Oleh sebab itu, lanjutnya, maka upaya program Citarum harum terus dikembangkan supaya bantaran sungai dan sekitarnya bisa kembali bersih seperti tahun 90-an.

Ia berharap langkah kecil yang dilakukan ini bisa memberikan arti bagi masyarakat secara luas. Yaitu, dengan membangun kepedulian masyarakat itu sendiri terhadap kondisi Sungai Citarum.

"Supaya bisa mengubah kondisi sungai Citarum yang sebelumnya buruk akan semakin baik kedepannya," katanya.

Kondisi Sungai Citarum Pengaruhi Kelistrikan di Jawa, Madura dan Bali

Novy Heryanto menyampaikan, bahwa kondisi Sungai Citarum yang selama ini buruk mempengaruhi terhadap pengoperasian PLT Saguling.

Menurutnya, peralatan mekanis dan elektris yang sudah terpasang untuk pembangkit Saguling yang diperkirakan bisa 15 sampai 20 tahun menjadi tidak bertahan lama.

"Berubahnya kualitas dari sungai Citarum usianya peralatan tersebut hanya 5 sampai 10 tahun. Peralatan tersebut sudah rusak," ujarnya.

Sehingga, lanjut Novy Heryanto, mempengaruhi kondisi kelistrikan yang ada di Jawa, Madura dan Bali.

"Karena Saguling merupakan salah satu  PLTA yang menopang sistim kelistrikan selain PLTA Cirata," katanya.

Menurut Novy Heryanto, PLTA Saguling berdiri tahun 1986. Sedangkan waduk Saguling ini sendiri sudah ada sejak tahun 1985.

Dari tahun ke tahun, pihaknya selalu melakukan pengambilan kualitas air Sungai Citarum.

"Dengan melihat kondisi sungai Citarum di tahun 2000-an sampai sekarang memang sangat memprihatikan," tandasnya.

Upaya Bening Saguling Foundation

Sementara itu, pendiri bening Saguling foundation Indra Darmawan  menambahkan, dengan satu dekade  ini terus berbuat untuk Citarum yang kembali bersih

"Kami mempunyai beberapa program, yaitu plastik  kredit yang dilakukan oleh para pelestari. Bahkan dalam satu bulan bisa mengangkat sampah hingga 50 ton," ungkapnya.

Menurut Indra, saban hari sampah yang diangkat dari Sungai Citarum hingga 2 ton. Permasalahan lain di Sungai Citarum, yakni seperti adanya eceng gondok dan sedimentasi sungai.

Atas kondisi tersebut, kemudian Bening Saguling Foundation mengadakan gebrakan program seperti sekolah berbayar dengan sampah.

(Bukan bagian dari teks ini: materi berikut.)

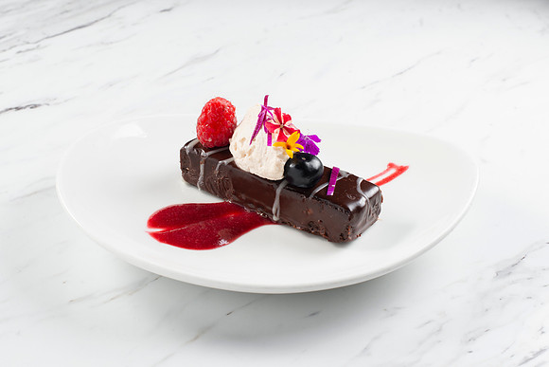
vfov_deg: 21.9
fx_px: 946
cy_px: 184
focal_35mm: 62
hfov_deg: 32.4
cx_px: 267
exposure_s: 1/200
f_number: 10
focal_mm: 50
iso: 200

"Kami di sini punya program sekolah berbayar sampah. Artinya sekolah tidak harus dengan uang, tetapi masyarakat cukup memanfaatkan sampah yang ada untuk membayar biaya sekolahnya," terangnya.

Selain itu, lanjut Indra, juga ada sekolah beasiswa yang peruntukannya bagi anak Citarum yang melestarikan lingkungan.

"Ketika pelestari tersebut melakukan pembersihan sungai, feedbacknya anak-anak mereka di sekolahkan secara gratis," katanya.

"Hari ini kita punya binaan 15 orang dari mulai tingkat SD, SMP sampai  SMS yang sekolahkan oleh bening Saguling, bekerja sama dengan PT PLN Indonesia Power," imbuh Indra memungkasi.